Commentary: Dr. Crumbine is the same fellow who championed the banning of the common cup in Kansas and was instrumental in getting it banned on interstate carriers by federal regulation.

August 14, 1913: Sewerage and Health

Typhoid Fever Death Rate and Sewer Construction in Louisville, KY

August 14, 1913: Municipal Journal article. Effect of Sewerage Upon Health. “Although nearly all intelligent people will to-day agree that there is great value in a comprehensive sewer system, it is not always easy to demonstrate in particular cases all the advantages gained by its installation. A system for the drainage of storm water in a city is not only a convenience but is a valuable asset because, by preventing damage from flooding in storms, it increases the value of property. In a system of sanitary sewers, the beneficial results are convenience in the disposal of household wastes, a saving in the expense of repeated emptying of cesspools, and above all the resulting improvement in the public health. It has not always been possible to establish and define the relation existing between the prevalence of disease and the degree of sewerage in any community, even by those whose confidence has been greatest in the existence of an intimate relation. It is of the greatest importance, however, that the value of all agencies affecting the public health should be well understood, particularly by those in whose hands have been entrusted the responsibility of the government.
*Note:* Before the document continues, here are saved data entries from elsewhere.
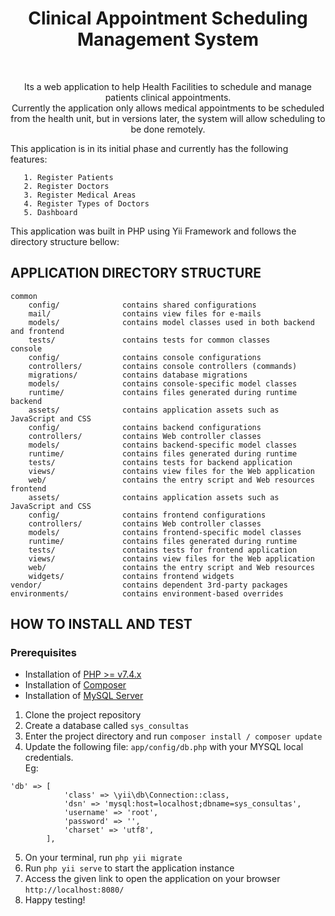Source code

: <p align="center">
    <h1 align="center">Clinical Appointment Scheduling Management System</h1>
    <br>
    <p align="center"> Its a web application to help Health Facilities to schedule and manage patients clinical appointments. 
    <br>
    Currently the application only allows medical appointments to be scheduled from the health unit, but in versions
 later, the system will allow scheduling to be done remotely.
    </p>

</p>

This application is in its initial phase and currently has the following features:


       1. Register Patients
       2. Register Doctors
       3. Register Medical Areas
       4. Register Types of Doctors
       5. Dashboard
       
This application was built in PHP using Yii Framework and follows the directory structure bellow:

APPLICATION DIRECTORY STRUCTURE
-------------------

```
common
    config/              contains shared configurations
    mail/                contains view files for e-mails
    models/              contains model classes used in both backend and frontend
    tests/               contains tests for common classes    
console
    config/              contains console configurations
    controllers/         contains console controllers (commands)
    migrations/          contains database migrations
    models/              contains console-specific model classes
    runtime/             contains files generated during runtime
backend
    assets/              contains application assets such as JavaScript and CSS
    config/              contains backend configurations
    controllers/         contains Web controller classes
    models/              contains backend-specific model classes
    runtime/             contains files generated during runtime
    tests/               contains tests for backend application    
    views/               contains view files for the Web application
    web/                 contains the entry script and Web resources
frontend
    assets/              contains application assets such as JavaScript and CSS
    config/              contains frontend configurations
    controllers/         contains Web controller classes
    models/              contains frontend-specific model classes
    runtime/             contains files generated during runtime
    tests/               contains tests for frontend application
    views/               contains view files for the Web application
    web/                 contains the entry script and Web resources
    widgets/             contains frontend widgets
vendor/                  contains dependent 3rd-party packages
environments/            contains environment-based overrides
```

HOW TO INSTALL AND TEST
-------------------

### Prerequisites

 - Installation of [PHP >= v7.4.x](https://www.php.net/downloads.php)
 - Installation of [Composer](https://getcomposer.org/)
 - Installation of [MySQL Server](https://dev.mysql.com/downloads/mysql/)

1. Clone the project repository
2. Create a database called ```sys_consultas```
3. Enter the project directory and run ```composer install / composer update```
4. Update the following file: ```app/config/db.php``` with your MYSQL local credentials.<br>
Eg:<br>
```
'db' => [
            'class' => \yii\db\Connection::class,
            'dsn' => 'mysql:host=localhost;dbname=sys_consultas',
            'username' => 'root',
            'password' => '',
            'charset' => 'utf8',
        ],
```
5. On your terminal, run ```php yii migrate```
6. Run ```php yii serve``` to start the application instance
7. Access the given link to open the application on your browser ```http://localhost:8080/```
8. Happy testing!
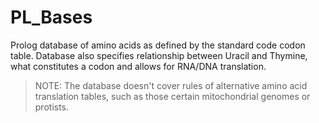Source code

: # PL_Bases

Prolog database of amino acids as defined by the standard code codon table.
Database also specifies relationship between Uracil and Thymine,
what constitutes a codon and allows for RNA/DNA translation.

> NOTE:
> The database doesn't cover rules of alternative amino acid translation
> tables, such as those certain mitochondrial genomes or protists.

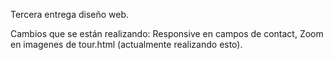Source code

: Tercera entrega diseño web.

Cambios que se están realizando: Responsive en campos de contact, Zoom en imagenes de tour.html (actualmente realizando esto).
For years typhoid fever has been considered a preventable disease, and on this account the degree of its prevalence indicates the efficiency of a community in guarding the welfare of its own inhabitants. It is well known that this disease is caused by the typhoid bacillus which, under the favorable environment within the human body, multiplies rapidly and is cast off in countless numbers from the alimentary canal and kidneys. It is a function of the sewer system to convey the waste products containing these germs from the patient to a point of disposal where they can do no harm. Should they be carried to any stream or body of water without treatment to be drawn into a water supply or to infect shellfish growing therein, an epidemic may result. The infection is too often communicated directly from a sick person to a well one. In the absence of an efficient sewer system, it might find its way, on account of unsanitary conditions, to milk cans or food supplies. If deposited in exposed privies, the infection might be washed over the surface or through underground channels to shallow wells, or it might be conveyed by flies to accessible food.”

Commentary: Many authors tried to show that building sewers saved lives. However, the data was just not there. As I said in my book, The Chlorine Revolution, “It’s the Drinking Water Stupid.” The conquest of typhoid fever and other waterborne illnesses was not complete until the drinking water supply was protected with multiple barriers including filtration and chlorination. The graphic in this article shows that there was a lot of variation in the typhoid fever rate until a filtration plant was installed in 1909. After filtration was installed and operational, the death rate plummeted.